» **Text shown**:

****************

On September 10, 2016, MSG launched a Buffalo-centric version of MSG Network called MSG Western New York, which incorporates content from both the Sabres and the Buffalo Bills including 70 Sabres games. The play-by-play and commentary is radio simulcasted over video, an arrangement unique in the National Hockey League. The other 12 games air only on the radio network, including all games broadcast on the league's national outlets. In New York City and the surrounding areas, Sabres games against the New York Rangers, New York Islanders or New Jersey Devils (other hockey teams to which MSG owns TV rights) have usually carried the Sabres Hockey Network feed on the SAP of MSG or MSG Plus. The Sabres also have the capabilities to broadcast preseason home games on the team's Web site.

****************

» **Tasks and exercises**:
- 1) Translate this sentence from the Sabres broadcasting text into Spanish: "The other 12 games air only on the radio network, including all games broadcast on the league's national outlets."
- 2) Repeat the portion of the Sabres broadcasting text between "On September 10, 2016, MSG" and "team's Web site.", inclusive.

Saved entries
****************

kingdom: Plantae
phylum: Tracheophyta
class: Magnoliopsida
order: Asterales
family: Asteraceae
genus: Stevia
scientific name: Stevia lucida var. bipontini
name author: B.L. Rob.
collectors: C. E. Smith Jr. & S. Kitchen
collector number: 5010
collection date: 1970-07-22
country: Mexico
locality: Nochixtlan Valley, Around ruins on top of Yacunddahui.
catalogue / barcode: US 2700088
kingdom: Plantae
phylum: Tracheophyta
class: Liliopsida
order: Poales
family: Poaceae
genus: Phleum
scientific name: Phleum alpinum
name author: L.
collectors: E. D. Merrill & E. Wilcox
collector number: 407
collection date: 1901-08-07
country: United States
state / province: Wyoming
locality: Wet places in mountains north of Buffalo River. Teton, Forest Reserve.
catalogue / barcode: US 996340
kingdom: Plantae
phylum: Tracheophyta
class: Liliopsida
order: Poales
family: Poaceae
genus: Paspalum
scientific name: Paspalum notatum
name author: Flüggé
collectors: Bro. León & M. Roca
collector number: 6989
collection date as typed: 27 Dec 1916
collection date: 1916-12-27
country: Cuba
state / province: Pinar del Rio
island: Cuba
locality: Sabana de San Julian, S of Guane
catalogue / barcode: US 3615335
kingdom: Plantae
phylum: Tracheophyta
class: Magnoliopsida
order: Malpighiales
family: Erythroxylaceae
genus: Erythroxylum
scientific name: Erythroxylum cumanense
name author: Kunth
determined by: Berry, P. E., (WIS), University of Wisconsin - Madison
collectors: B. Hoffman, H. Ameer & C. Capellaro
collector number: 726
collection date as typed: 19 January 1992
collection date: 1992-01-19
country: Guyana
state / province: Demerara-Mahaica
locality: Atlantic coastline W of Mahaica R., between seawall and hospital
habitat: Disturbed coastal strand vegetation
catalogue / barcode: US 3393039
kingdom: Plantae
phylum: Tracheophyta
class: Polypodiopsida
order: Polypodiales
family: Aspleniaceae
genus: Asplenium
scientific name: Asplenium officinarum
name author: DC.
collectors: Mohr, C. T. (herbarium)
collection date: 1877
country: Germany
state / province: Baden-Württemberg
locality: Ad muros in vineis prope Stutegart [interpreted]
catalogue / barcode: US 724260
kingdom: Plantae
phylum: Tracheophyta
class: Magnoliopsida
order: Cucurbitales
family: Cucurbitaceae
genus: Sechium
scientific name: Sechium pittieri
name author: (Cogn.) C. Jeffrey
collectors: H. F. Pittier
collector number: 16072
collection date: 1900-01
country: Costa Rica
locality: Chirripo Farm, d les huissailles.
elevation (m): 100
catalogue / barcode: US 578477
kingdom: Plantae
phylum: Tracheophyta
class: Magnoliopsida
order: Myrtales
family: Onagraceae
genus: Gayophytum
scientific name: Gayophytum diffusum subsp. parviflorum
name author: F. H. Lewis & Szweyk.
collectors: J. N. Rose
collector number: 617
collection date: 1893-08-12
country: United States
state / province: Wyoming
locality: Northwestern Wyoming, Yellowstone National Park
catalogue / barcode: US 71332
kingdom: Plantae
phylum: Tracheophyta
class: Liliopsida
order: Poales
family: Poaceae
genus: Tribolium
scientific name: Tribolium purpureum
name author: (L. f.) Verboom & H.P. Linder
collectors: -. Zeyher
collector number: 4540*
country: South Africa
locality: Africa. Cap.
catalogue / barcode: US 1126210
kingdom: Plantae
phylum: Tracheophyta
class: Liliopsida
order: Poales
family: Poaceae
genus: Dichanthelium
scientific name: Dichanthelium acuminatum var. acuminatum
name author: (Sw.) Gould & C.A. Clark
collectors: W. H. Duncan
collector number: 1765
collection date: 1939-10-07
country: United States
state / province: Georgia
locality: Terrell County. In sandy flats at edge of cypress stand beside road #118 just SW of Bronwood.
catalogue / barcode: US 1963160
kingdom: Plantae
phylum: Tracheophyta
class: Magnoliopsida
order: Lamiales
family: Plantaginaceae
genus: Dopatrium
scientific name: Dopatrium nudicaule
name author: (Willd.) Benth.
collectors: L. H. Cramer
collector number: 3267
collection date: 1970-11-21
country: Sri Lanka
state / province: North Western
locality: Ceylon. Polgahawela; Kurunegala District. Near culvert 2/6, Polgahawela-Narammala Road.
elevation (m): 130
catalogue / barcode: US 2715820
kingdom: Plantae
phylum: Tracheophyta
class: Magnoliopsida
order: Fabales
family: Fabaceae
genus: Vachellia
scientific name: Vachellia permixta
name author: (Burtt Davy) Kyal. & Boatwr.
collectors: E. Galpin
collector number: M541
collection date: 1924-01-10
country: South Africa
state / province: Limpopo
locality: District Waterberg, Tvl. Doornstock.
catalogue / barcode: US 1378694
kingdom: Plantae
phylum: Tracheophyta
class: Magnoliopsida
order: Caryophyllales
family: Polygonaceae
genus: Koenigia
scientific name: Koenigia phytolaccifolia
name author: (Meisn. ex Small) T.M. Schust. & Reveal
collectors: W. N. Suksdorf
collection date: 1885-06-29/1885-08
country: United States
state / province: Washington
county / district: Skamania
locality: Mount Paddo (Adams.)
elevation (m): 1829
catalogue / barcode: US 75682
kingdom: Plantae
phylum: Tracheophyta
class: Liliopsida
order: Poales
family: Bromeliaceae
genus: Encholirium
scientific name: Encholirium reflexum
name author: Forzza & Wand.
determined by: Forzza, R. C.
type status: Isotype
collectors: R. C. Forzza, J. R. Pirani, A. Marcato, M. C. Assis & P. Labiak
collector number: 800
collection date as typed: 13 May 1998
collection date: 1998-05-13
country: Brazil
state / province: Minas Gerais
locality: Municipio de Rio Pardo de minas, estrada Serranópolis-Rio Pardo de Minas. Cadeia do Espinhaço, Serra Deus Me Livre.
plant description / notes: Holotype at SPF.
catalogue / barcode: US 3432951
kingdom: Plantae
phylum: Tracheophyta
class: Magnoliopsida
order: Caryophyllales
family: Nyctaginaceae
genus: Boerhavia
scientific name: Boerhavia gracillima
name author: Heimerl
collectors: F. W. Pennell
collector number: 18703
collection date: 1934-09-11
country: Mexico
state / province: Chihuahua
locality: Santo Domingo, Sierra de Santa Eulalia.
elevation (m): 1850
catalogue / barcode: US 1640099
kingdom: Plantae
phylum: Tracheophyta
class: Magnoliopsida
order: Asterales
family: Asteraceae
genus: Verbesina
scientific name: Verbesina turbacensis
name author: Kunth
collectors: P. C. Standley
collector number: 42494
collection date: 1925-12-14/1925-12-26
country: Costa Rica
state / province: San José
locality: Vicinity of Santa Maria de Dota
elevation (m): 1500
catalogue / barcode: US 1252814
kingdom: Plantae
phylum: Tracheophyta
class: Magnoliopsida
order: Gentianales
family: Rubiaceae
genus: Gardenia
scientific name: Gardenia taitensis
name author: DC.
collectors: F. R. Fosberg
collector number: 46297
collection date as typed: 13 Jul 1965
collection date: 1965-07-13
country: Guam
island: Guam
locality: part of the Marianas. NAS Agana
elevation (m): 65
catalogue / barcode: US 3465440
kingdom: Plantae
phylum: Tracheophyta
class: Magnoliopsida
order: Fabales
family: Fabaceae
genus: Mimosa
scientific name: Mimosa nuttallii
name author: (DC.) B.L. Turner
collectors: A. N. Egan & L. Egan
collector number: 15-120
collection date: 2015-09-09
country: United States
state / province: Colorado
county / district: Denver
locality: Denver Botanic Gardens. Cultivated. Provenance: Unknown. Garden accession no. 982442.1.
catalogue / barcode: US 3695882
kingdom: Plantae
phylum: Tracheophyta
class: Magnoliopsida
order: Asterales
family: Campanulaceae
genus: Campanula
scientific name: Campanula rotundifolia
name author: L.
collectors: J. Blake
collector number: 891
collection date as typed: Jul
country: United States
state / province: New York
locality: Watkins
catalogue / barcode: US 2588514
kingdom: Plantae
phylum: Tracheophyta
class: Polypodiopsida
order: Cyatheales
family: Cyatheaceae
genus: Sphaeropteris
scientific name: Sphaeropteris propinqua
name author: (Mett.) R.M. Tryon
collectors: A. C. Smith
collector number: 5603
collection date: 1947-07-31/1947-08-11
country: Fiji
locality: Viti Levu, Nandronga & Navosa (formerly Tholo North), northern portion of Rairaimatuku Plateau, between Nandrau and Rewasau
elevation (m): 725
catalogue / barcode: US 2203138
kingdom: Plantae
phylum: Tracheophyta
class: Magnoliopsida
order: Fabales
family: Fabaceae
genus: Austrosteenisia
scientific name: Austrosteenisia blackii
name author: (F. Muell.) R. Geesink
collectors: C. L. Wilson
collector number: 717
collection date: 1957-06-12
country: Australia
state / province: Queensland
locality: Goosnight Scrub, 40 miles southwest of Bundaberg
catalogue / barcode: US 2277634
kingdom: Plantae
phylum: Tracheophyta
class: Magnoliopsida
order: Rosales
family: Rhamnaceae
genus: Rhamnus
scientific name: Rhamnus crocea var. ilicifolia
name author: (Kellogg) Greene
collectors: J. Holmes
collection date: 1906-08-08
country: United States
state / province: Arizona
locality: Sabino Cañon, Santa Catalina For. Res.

****************

» **Results for the exercise**:
- 1) Los otros 12 partidos se transmiten solo por la red de radio, incluidos todos los partidos emitidos por los medios nacionales de la liga.

- 2)
On September 10, 2016, MSG launched a Buffalo-centric version of MSG Network called MSG Western New York, which incorporates content from both the Sabres and the Buffalo Bills including 70 Sabres games. The play-by-play and commentary is radio simulcasted over video, an arrangement unique in the National Hockey League. The other 12 games air only on the radio network, including all games broadcast on the league's national outlets. In New York City and the surrounding areas, Sabres games against the New York Rangers, New York Islanders or New Jersey Devils (other hockey teams to which MSG owns TV rights) have usually carried the Sabres Hockey Network feed on the SAP of MSG or MSG Plus. The Sabres also have the capabilities to broadcast preseason home games on the team's Web site.